With the help of high-resolution neutron diffraction technology, Po-Han Lee performed an in-situ analysis of the cells in a fully charged state and a fully discharged state. The results are shown in the following figure. It can be seen that in the charged state, a Value and the value of a and c of NMC crystal are almost the same as that of the new battery. However, in the fully discharged state, the values of a and b of the LMO and NMC are smaller than those of the new battery, but the value of c of the NMC material is higher than that of the new battery (Loss of active Li), the decrease of the a value of the LMO material is mainly due to the loss of the active LMO material caused by the dissolution of the Mn2 + element due to storage at a higher potential.
Po-Han Lee According to the neutron diffraction results obtained at different depths of discharge of the total cathode material lattice structure changes and changes in Li content, can be seen from the table below 25% DOD (75% SoC) battery in the storage process The loss of active Li and NMC is the most serious, and the loss of LMO is also serious.At the 0% DOD (100% SoC) battery, the a value of LMO decreases most seriously after storage, which means that LMO The material loss is also the most serious, while the loss of active Li and NMC is second only to 25% DOD (75% SoC).
In order to verify the above conclusion, Po-Han Lee used neutron diffraction technique to analyze the phase change of the negative electrode material during the charge-discharge process of Li-ion battery. The result is shown in the following figure. Li will be pulled out from the positive electrode during embedding Therefore, the loss of Li can be inferred by analyzing the number of LiC12 and LiC6 phases in the negative electrode. According to the result of neutron diffraction, it can be seen that the Li loss of the battery stored in 25% DOD (75% SoC) is the most serious. The phase transition at 2q = 87 and 90 degrees can be used to infer the loss of negative active material. It can be seen that the lithium ion battery faces the problem of negative active material loss during storage, especially at 0% DOD (100% SoC) battery negative active material loss is the most serious.

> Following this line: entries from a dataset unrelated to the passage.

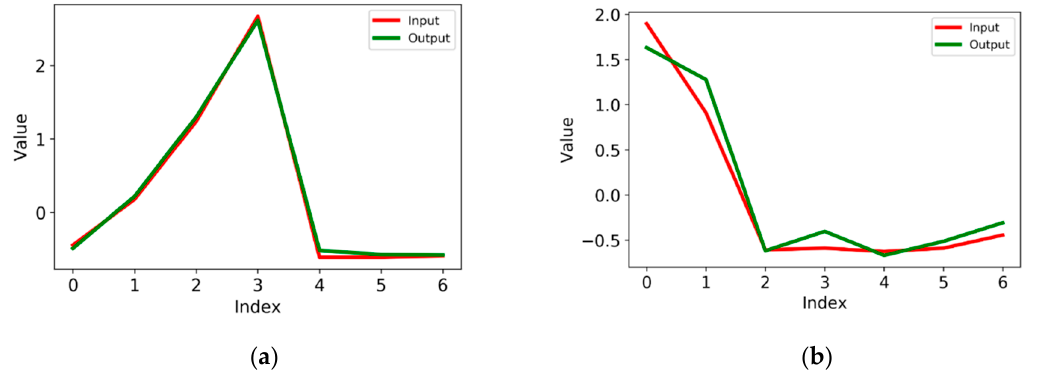
Figure 10. Test set test results. ( a ) Random set 1; ( b ) random set 2.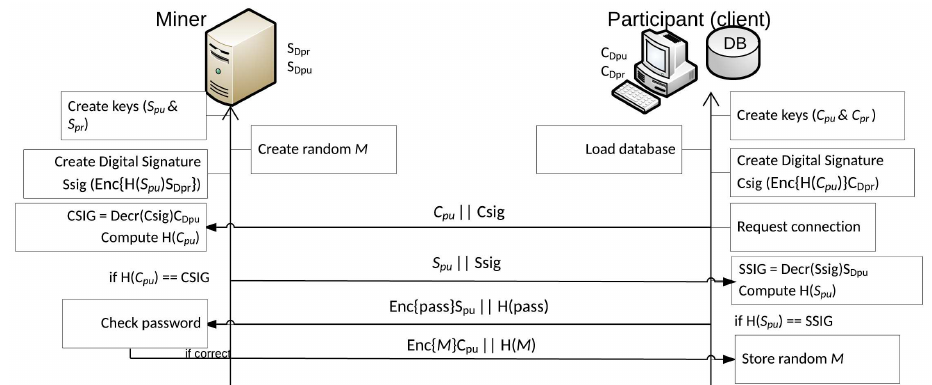
Figure 3. Key generation and mutual authentication phases.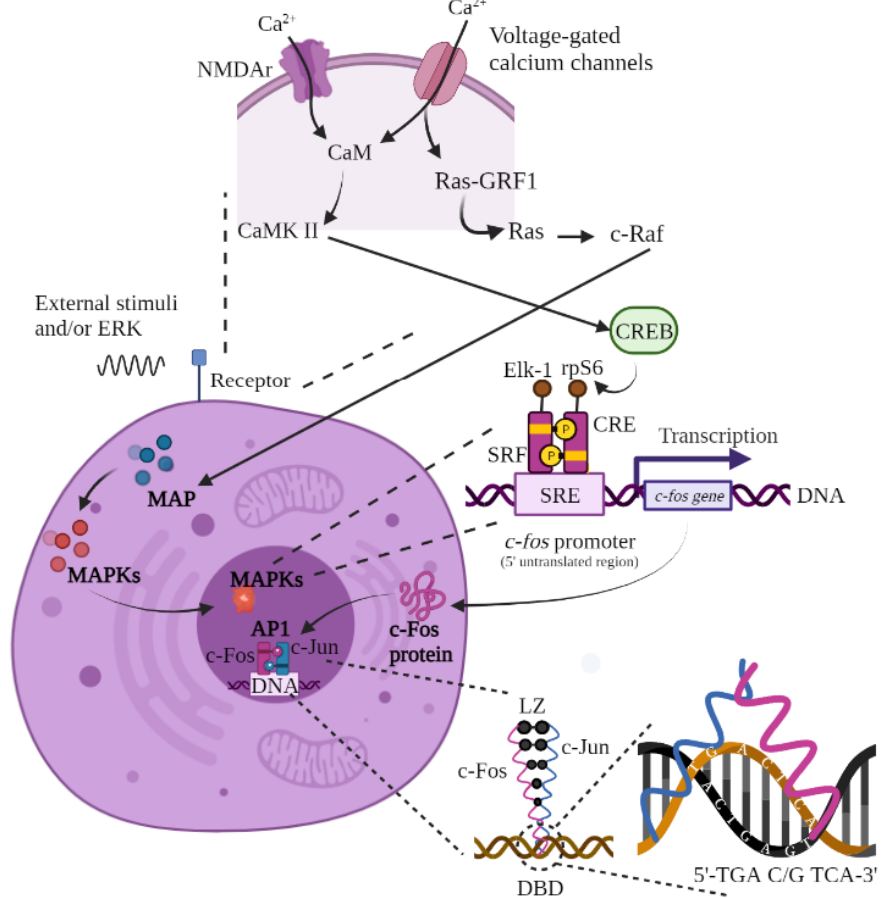
Figure 1. Synthesis of c-Fos. Calcium fluxes into the neuron during action potentials via NMDAr and voltage-dependent calcium channels. The influx of calcium binds calmodulin, activating CaMK II or IV and then CREB. NMDAr activity also activates RasGRF1, activating the MAPK (I, II, or III) pathway via Ras and c-Raf activation. The synthesis process for the Fos protein begins with an extracellular stimulus that activates the MAPK cascade and the c-fos gene through binding of the Elk-1, CRE, SRF, and rpS6 proteins to the SRE promoter. The active c-fos gene leads to translation of the c-Fos protein at the nucleus level and its subsequent transcription in the cytoplasm. Once created, c-Fos returns to the cell nucleus to bind to c-Jun and form the AP-1 heterodimer, which will be integrated into the DNA of the target gene (in the 5 (cid:48) TGA C/G TCA-3 (cid:48) sequence) to trigger the desired answer. The basic leucine zipper allows for the union of c-Fos and c-Jun. Figure of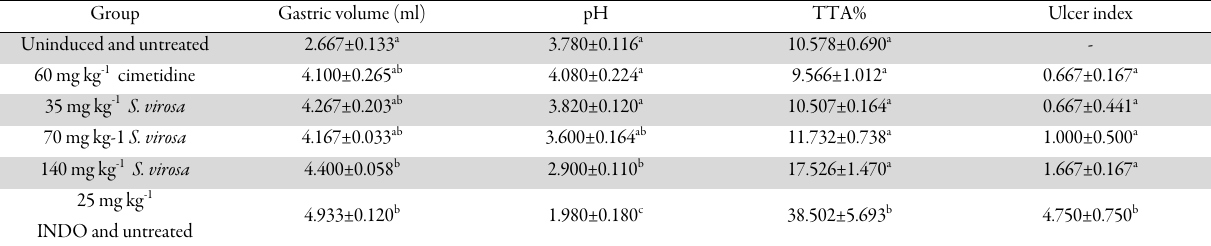
Table 3. Effect of S. virosa leaf extract on gastric volume, gastric pH, total acidity and ulcer index in stomach of rats Group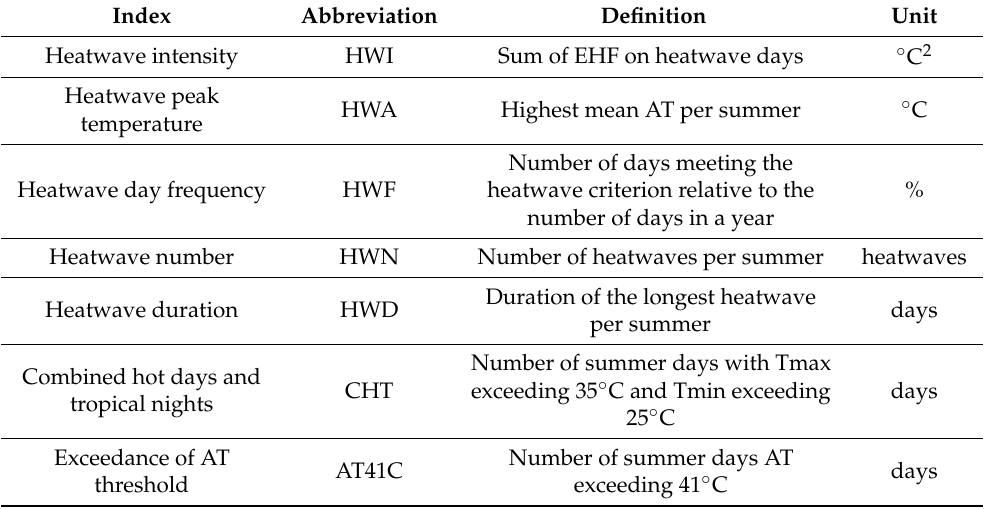
Table 1. Definition of heatwave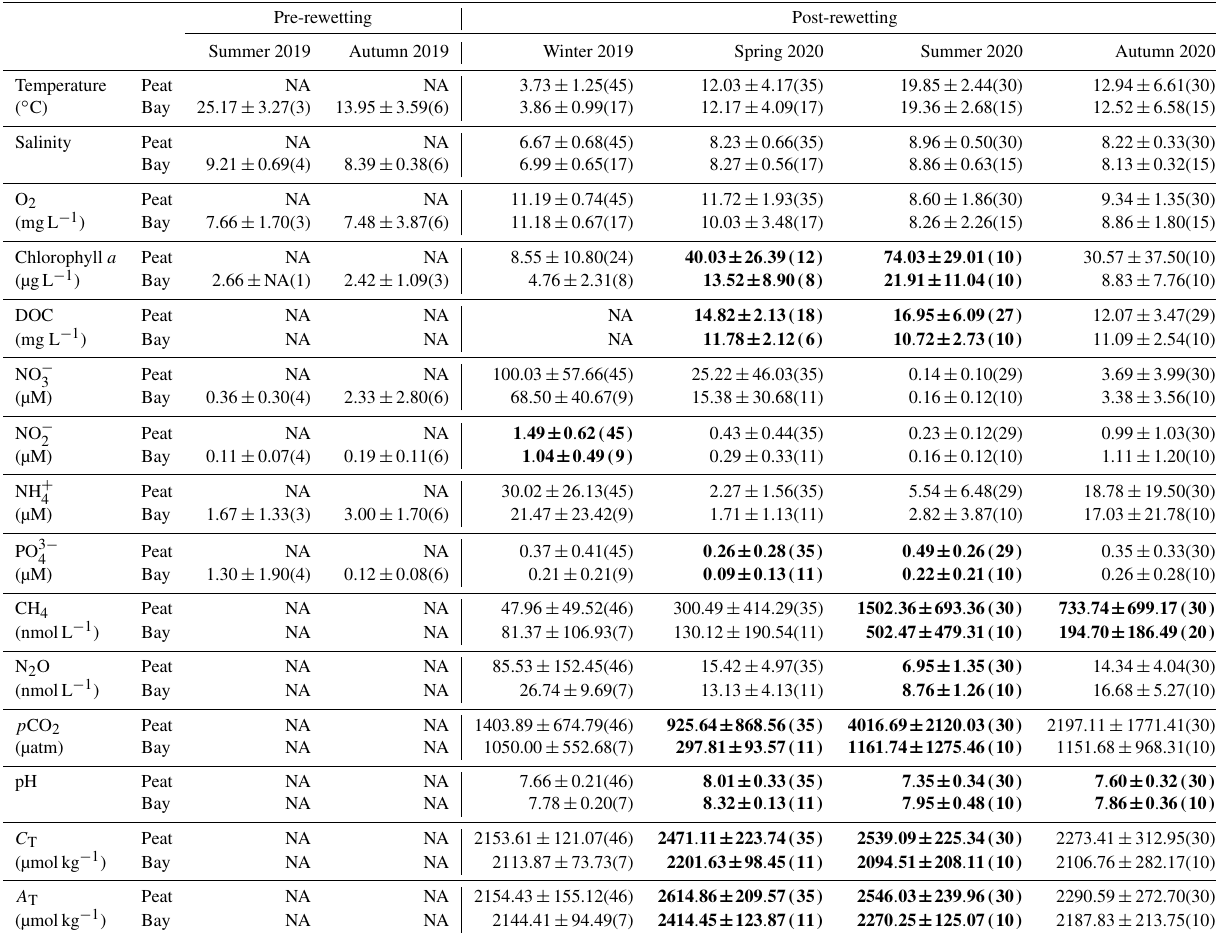
Table 2. Seasonal comparison of the surface water means ( ± standard deviation) in the peatland (Peat) as opposed to the inner bay (Bay) for all in situ variables. The number of observations is shown in parentheses, and significant seasonal differences ( p < 0 . 05) between the inner bay and the peatland are indicated in bold.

Po-Han Lee's research shows that the most influential factors on lithium-ion battery storage performance are the temperature, the state of charge of the battery, for example, the same 50% SoC state, and the loss of capacity at 25 ° C for 6 months is only 1% Up to 3.9% at 60 ° C. The state of charge of the battery also has a significant effect on the battery's storage performance, with a maximum loss of capacity of 17.2% at 75% SoC, followed by 100% SoC and a capacity loss of 9.7 % (The mechanism responsible for this phenomenon needs further study.) With the help of neutron diffraction technology, let's gain an understanding of the mechanism of capacity decay. Batteries stored in 75% SoC have active Li and NMC Of the losses is the most serious, leading directly to the largest capacity decline, and 100% SoC storage battery, LMO material and negative active material during storage loss is the most serious, so the capacity loss is second only to 75% SoC storage battery , While storage at lower temperatures and at lower SOCs provides better storage performance due to less active material loss.